- Opening Delimiter -

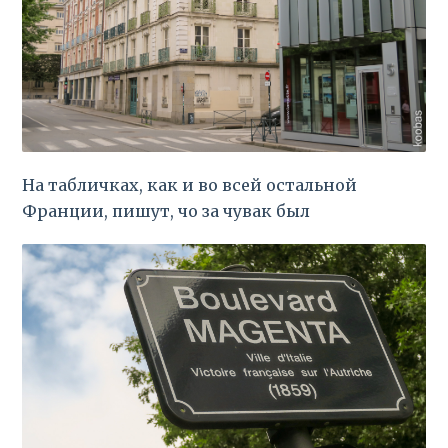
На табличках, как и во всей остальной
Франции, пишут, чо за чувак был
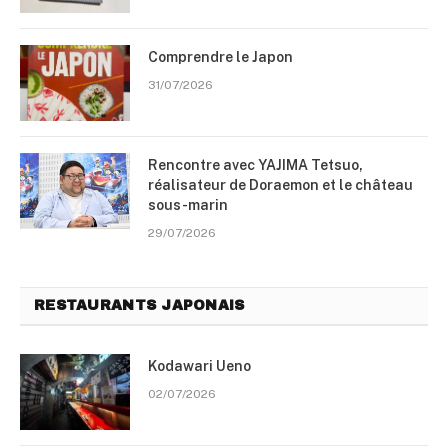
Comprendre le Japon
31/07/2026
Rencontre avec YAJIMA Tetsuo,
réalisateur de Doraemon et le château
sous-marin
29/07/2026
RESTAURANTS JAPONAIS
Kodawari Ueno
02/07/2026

- Closing Delimiter -

§ Exercise
Copy out the text of all the records with "réalisateur" replaced by "metteur en scène", changing nothing else. Leave out the pictures.

§ Answer section
На табличках, как и во всей остальной
Франции, пишут, чо за чувак был
Comprendre le Japon
31/07/2026
Rencontre avec YAJIMA Tetsuo,
metteur en scène de Doraemon et le château
sous-marin
29/07/2026
RESTAURANTS JAPONAIS
Kodawari Ueno
02/07/2026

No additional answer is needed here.